Ce mercredi 5 juillet, un peu plus d’un mois avant le 70 anniversaire de l’indépendance de l’Inde et du Pakistan les 14 et 15 août prochains, cet événement nous est raconté sur grand écran dans Le dernier vice-roi des Indes par la réalisatrice britannique d’origine indienne Gurinder Chadha. Le film avait avait été présenté, hors compétition, lors du Festival de Berlin cette année.

Mars 1947. Après 300 ans de domination anglaise, le Palais du Vice-Roi à Delhi ouvre ses portes une dernière fois pour accueillir en grande pompe Lord Mountbatten et sa famille. Petit-fils de la reine d’Angleterre et nommé dernier Vice-Roi des Indes, « Dickie » Mountbatten devra préparer le pays à l’indépendance. Mais la tâche s’avérera bien plus ardue que prévu. Après d’âpres négociations avec Nehru, Gandhi et Jinnah, perturbées par de violents conflits religieux, il n’aura d’autre choix que d’entériner la partition des Indes et la création d’un nouvel état, le Pakistan. Dans le même temps, Jeet et Aalia, deux jeunes indiens au service du Palais et que la religion oppose, subiront ces événements et auront à choisir entre leur amour et leur attachement à leurs communautés. La décision de Lord Mountbatten va provoquer l’un des plus grands déplacements de population de l’Histoire et ses conséquences se font encore ressentir aujourd’hui.

Disons-le tout de suite, Le dernier vice-roi des Indes est une magnifique épopée splendidement mise en scène avec des décors, costumes, musique et photo particulièrement soignés. On est dans du grand et beau cinéma, où l’écran devient une fenêtre qui s’ouvre sur le monde, sur l’histoire (ou du moins une vision de cette histoire), caresse nos émotions et nous donne ainsi de nous laisser porter comme sur un tapis volant pour s’évader et prendre du bon temps.
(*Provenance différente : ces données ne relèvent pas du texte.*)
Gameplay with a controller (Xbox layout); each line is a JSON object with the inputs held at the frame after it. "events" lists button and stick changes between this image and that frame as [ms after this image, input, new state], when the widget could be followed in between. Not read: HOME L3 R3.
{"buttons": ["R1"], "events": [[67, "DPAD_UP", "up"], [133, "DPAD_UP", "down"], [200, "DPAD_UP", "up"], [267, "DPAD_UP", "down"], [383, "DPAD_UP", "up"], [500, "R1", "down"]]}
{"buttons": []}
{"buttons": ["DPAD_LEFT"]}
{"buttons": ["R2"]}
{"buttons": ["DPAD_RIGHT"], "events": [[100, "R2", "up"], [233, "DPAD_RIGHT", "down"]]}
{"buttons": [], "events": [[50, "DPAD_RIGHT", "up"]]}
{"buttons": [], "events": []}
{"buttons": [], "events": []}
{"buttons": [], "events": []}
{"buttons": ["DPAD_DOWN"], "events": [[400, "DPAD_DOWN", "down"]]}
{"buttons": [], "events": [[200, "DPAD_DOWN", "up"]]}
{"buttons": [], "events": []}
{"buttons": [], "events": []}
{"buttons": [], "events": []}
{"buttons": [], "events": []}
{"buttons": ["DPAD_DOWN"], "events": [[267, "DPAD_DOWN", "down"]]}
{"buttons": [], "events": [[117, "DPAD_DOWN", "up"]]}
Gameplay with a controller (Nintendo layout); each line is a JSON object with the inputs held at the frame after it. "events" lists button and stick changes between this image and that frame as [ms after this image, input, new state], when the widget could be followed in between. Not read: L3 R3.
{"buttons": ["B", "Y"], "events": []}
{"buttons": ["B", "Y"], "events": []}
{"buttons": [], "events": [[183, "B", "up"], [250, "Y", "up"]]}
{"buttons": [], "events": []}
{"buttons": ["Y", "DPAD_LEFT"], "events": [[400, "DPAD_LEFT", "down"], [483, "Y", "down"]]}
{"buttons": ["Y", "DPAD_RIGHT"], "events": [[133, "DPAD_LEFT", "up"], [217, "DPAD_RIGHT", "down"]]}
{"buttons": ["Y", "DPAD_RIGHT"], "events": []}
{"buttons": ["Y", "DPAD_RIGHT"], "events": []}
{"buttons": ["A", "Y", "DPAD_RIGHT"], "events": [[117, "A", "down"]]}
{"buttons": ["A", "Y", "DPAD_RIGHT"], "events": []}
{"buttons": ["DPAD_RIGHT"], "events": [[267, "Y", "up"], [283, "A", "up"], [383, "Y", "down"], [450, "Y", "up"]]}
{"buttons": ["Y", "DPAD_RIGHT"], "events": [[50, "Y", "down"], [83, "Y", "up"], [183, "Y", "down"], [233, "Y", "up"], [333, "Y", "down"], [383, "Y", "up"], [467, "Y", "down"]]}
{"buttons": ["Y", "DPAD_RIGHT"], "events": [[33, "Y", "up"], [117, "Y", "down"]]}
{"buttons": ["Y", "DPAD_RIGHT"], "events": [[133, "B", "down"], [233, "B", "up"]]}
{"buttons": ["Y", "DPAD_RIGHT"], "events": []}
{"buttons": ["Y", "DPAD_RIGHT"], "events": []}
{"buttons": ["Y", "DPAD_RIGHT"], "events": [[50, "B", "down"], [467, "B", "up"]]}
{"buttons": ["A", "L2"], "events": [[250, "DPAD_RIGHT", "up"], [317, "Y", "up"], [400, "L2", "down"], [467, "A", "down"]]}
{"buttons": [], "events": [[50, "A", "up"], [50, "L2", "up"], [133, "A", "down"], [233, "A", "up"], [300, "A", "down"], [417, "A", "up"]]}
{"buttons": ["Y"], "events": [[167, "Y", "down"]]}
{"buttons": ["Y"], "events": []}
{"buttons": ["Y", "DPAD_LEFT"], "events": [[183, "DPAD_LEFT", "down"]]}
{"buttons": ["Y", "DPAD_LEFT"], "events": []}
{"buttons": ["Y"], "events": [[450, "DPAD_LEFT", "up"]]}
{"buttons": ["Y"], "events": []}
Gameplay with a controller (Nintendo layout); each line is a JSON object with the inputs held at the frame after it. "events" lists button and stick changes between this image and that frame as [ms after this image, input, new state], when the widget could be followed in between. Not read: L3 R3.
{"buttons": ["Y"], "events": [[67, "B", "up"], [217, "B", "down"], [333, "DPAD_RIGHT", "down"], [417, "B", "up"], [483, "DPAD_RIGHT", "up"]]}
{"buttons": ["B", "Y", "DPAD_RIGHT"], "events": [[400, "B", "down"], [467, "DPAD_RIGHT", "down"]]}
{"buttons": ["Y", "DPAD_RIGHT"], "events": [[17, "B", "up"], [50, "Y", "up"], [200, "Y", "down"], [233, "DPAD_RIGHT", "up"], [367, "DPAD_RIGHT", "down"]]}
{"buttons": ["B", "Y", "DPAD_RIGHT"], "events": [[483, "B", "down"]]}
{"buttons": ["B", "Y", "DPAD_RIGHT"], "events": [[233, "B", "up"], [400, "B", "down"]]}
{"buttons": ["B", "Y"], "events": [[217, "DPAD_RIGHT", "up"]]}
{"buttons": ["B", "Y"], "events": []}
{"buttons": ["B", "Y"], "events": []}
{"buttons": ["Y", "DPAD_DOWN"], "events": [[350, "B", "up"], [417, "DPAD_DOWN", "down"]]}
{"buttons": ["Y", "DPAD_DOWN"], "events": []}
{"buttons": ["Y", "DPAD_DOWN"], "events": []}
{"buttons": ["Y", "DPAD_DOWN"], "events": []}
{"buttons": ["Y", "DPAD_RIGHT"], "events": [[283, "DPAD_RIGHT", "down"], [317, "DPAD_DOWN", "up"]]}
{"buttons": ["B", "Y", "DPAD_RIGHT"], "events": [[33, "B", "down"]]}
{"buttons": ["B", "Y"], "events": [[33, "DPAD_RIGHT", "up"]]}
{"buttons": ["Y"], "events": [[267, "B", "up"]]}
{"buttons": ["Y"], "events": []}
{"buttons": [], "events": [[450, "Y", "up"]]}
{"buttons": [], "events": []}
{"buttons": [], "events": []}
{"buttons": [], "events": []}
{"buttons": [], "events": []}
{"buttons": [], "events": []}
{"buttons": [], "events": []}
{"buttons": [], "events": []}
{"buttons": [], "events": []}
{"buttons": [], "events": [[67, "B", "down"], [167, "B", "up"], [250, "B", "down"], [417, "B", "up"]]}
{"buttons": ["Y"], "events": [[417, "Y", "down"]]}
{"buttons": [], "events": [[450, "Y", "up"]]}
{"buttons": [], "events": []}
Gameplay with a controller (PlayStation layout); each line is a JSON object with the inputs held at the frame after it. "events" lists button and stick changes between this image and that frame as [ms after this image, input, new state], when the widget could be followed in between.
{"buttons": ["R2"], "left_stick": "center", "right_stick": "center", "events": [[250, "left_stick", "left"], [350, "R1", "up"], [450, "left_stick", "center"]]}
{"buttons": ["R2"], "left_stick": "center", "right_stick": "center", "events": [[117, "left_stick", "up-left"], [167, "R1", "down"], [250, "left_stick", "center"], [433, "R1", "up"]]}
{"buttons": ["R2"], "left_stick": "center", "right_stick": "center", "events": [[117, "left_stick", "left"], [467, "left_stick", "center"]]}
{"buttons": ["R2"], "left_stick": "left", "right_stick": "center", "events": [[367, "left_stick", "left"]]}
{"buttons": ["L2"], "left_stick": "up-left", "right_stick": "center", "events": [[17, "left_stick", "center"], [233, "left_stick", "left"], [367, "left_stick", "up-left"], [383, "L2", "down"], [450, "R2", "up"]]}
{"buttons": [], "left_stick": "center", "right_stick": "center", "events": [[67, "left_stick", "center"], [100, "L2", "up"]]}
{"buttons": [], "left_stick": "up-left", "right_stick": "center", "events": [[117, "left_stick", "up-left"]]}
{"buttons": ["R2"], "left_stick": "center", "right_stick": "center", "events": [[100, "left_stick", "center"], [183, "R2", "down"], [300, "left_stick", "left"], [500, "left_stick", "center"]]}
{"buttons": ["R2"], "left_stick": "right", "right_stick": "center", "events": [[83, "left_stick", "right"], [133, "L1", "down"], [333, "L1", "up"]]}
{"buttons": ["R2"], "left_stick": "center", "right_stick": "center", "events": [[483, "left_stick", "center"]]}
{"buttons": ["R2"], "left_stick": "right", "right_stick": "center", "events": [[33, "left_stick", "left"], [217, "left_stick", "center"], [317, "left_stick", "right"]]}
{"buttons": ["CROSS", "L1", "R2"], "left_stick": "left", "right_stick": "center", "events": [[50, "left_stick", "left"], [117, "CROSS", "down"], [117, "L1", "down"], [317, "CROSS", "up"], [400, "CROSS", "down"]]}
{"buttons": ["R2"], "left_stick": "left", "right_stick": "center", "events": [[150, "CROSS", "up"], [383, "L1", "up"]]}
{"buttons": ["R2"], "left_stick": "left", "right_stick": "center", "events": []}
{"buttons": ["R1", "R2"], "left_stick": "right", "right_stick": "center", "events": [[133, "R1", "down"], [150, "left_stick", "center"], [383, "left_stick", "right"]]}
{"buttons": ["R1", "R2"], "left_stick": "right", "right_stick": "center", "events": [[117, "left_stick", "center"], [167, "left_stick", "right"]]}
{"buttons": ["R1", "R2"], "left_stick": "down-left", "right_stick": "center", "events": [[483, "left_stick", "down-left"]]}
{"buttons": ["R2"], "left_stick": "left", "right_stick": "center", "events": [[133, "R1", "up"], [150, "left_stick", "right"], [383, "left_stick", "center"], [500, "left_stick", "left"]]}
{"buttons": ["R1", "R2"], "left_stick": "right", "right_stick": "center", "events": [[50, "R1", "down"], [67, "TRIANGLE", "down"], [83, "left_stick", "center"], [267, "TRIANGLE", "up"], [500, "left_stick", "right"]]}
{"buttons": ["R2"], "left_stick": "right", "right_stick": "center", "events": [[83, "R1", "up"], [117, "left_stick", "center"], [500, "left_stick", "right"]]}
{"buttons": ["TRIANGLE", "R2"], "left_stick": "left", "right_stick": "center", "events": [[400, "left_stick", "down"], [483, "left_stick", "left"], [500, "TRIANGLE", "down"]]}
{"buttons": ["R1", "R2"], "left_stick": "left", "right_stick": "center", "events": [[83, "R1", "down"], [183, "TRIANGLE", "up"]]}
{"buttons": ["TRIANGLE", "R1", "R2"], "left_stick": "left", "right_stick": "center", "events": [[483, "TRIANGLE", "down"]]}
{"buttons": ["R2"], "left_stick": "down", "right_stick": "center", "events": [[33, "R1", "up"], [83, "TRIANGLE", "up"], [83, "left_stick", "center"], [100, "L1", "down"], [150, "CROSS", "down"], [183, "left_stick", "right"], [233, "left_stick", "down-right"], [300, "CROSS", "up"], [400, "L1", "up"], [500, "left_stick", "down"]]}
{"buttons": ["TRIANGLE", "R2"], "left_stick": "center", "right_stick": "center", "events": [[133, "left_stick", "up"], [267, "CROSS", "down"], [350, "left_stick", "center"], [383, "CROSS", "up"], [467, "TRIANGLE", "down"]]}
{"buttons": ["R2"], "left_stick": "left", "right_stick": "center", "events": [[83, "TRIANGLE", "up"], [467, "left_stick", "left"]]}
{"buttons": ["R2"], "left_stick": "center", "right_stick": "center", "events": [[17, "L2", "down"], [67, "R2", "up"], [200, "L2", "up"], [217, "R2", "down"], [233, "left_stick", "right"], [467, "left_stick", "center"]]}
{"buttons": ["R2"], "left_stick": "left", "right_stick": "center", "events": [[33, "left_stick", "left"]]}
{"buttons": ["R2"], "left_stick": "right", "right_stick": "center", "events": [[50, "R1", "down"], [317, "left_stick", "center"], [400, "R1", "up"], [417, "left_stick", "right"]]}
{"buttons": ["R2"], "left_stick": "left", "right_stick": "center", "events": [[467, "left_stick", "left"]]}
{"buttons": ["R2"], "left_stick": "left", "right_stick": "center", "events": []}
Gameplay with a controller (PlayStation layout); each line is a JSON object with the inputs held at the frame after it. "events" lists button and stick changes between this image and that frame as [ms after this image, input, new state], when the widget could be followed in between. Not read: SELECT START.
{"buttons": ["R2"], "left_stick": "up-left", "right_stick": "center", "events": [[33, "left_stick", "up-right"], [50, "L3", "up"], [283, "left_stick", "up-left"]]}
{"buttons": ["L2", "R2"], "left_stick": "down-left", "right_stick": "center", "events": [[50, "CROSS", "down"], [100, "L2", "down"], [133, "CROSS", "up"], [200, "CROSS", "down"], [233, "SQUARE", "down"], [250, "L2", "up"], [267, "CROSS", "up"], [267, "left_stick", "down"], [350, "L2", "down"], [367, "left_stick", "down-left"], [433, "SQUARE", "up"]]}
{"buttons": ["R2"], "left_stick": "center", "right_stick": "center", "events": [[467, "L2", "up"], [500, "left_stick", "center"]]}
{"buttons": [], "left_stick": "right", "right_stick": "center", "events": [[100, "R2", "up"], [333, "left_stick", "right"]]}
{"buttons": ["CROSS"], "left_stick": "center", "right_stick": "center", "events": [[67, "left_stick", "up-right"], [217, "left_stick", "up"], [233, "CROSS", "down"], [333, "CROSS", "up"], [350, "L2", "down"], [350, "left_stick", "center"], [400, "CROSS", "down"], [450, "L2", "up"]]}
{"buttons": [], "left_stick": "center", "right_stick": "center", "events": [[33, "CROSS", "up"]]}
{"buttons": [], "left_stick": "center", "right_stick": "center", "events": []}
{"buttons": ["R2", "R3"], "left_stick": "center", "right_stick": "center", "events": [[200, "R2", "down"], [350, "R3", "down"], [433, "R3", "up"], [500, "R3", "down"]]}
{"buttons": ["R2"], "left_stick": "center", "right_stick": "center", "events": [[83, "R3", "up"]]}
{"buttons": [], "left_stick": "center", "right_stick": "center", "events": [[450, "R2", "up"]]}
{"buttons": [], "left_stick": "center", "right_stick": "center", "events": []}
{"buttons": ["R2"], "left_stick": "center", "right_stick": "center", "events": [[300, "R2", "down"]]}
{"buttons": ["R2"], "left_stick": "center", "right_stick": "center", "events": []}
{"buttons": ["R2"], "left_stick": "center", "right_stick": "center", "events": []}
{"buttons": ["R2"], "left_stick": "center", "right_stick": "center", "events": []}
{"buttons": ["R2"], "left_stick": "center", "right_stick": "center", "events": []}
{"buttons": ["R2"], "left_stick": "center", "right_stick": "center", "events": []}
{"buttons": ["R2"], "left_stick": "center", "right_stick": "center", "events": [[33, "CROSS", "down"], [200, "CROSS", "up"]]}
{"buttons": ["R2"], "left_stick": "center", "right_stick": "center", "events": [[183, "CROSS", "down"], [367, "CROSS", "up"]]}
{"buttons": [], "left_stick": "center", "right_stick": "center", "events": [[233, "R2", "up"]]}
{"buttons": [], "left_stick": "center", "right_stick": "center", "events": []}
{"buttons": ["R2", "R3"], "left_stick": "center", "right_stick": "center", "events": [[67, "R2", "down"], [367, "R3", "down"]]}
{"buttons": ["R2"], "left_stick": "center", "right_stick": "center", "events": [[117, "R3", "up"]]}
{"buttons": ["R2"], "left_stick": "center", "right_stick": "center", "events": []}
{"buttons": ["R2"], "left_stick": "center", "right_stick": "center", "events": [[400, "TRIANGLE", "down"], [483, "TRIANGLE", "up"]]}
La bonne tenue générale du casting, dans lequel on appréciera notamment de retrouver Gillian Anderson malheureusement trop souvent cantonnée à son rôle de l’agent Dana Scully et aux séries tv, apporte en plus un goût d’authenticité qui nous donne d’entrer plus aisément dans cette belle et néanmoins douloureuse histoire d’indépendance.

Car si le décor et les couleurs nous en mettent plein la vue, impossible d’oublier le fond et ce qui nous est conté. Récit à la fois heureux car la liberté offerte résonne forcément comme une victoire, mais aussi l’horreur du prix à payer avec les méfaits des intérêts politiques qui s’y mêlent et laissent sur le carreau tant et tant d’hommes, de femmes et d’enfants. Gurinder Chadha dresse un vif portrait de la peur, de la violence, de la terreur et de l’insécurité qui ont précipité la division d’une nation dont les habitants se battent entre eux avec la même ferveur dont il font preuve pour défendre leur droit à l’indépendance. La thèse poursuivie par le film défend Lord Mountbatten :« Beaucoup de textes ont montré qu’il était contre la partition quand il est arrivé, mais c’est devenu une marionnette des politiciens, des officiers », souligne la réalisatrice lors de la conférence de presse à Berlin. Le film prend alors bien sûr aussi une résonance particulière plus contemporaine encore, alors que la question communautaire et religieuse n’a jamais semblée aussi cruciale. Elle ajoute encore « J’ai réalisé combien il était important de raconter cette histoire. Quand je suis arrivé au Pakistan, dans le village de mes grands-parents, tout le monde m’a accueilli comme si j’étais dans mon pays ». Des grands-parents qui ont vécu la partition et perdu un enfant lors de l’exode forcé des membres des deux communautés – exode qui a fait au moins un million de morts. « Je voulais faire un film qui raconte les aspects politiques mais aussi les aspects humains, les drames qu’ont vécus les familles ».

Ces aspects humains sont justement aussi abordés là de façon intelligente en intégrant la petite histoire à la grande, mais comme cela est toujours le cas dans la vraie vie. Parallèlement à l’intrigue politique, des histoires individuelles se jouent… et là cette jolie romance qui se développe entre un policier hindou (Manish Dayal) et une musulmane (Huma Qureshi) apporte une forme de proximité dans la largeur du reste. Tous deux travaillent à la cour du Vice-roi, et imprègnent la narration d’un point de vue laïc sur la manière dont de grandes décisions peuvent bouleverser une vie.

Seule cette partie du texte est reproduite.